The site of ancient Mesopotamia and known by some as the birthplace of writing, agriculture and codified law, Iraq is steeped in history.
It boasts of 12,000 discovered historical sites, chief among them Babylon, 85 miles south of Baghdad, Nimrud in northern city of Mosul, the medieval Islamic city of Samarra and the ancient Sumerian city of Ur in Nassiriya province.
Iraq’s Minister of Tourism and Antiquities Adel Shirshab said the opening of the museum was a counter attack to the destruction of its ancient archaeological sites by the radical militants of the Islamic State.
“We have opened the Iraq Museum and today we’re opening Nassiriya Museum and in the coming few days we will open Muthanna museum, add to that efforts of excavation missions, which unearthed valuable antiquities in Tell Abu Tubera and Tell Khaiber. All these efforts are our response to an organized destructive act led by Daesh,” Shirshab told reporters at the opening ceremony of the museum, using the pejorative Arabic name for the Islamic State.
Iraq’s heritage already suffered a major blow in the lawlessness and looting that followed the toppling of President Saddam Hussein by U.S.-led forces in 2003, when looters torched buildings and ran off with treasures thousands of years old.
However, Islamic State militants attacked the 2,000-year-old city of Hatra in northern Iraq this month with bulldozers, officials say, days after assaulting the ancient Assyrian city of Nimrud.
Hatra dates back 2,000 years to the Seleucid, the empire which controlled a large part of the ancient world conquered by Alexander the Great.
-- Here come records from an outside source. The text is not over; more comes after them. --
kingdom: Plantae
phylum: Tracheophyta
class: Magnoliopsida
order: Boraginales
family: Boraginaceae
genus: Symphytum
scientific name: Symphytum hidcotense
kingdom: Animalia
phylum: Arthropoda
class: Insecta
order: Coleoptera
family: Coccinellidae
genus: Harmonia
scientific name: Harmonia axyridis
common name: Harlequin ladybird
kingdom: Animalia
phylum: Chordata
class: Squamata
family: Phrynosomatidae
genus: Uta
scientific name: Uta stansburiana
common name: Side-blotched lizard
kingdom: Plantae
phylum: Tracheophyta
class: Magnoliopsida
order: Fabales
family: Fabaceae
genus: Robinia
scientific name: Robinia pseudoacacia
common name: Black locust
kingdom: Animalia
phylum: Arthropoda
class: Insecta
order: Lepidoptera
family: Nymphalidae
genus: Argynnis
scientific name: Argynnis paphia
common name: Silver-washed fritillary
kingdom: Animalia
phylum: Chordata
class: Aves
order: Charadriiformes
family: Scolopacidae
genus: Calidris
It is famous for its striking pillared temple which blends Graeco-Roman and eastern architecture.
Video showed the militants toppling statues in the Mosul museum and smashing them with sledge hammers and drills. It also showed damage to a huge statue of a bull at the Nergal Gate into the city of Nineveh.
A few days later Islamic State militants desecrated ancient razed parts of the 2,700-year-old city of Khorsabad famed for its colossal statues of human-headed winged bulls.
The group rejects all but its own narrow interpretation of early Sunni Muslim theology as heresy and has systematically destroyed historic temples, shrines, manuscripts statues and carvings. Officials say it has also looted widely, selling artifacts to help fund its rule.
Iraqi antiquities officials said in the northern province of Nineveh alone there were 1,700 archaeological sites under Islamic State control, as well as Iraq’s third largest museum at Mosul, ransacked by the insurgents according to video footage released on March 11.
Archaeologists have compared the assault on Iraq’s cultural history to the Taliban’s destruction of the Bamyan Buddhas in 2001.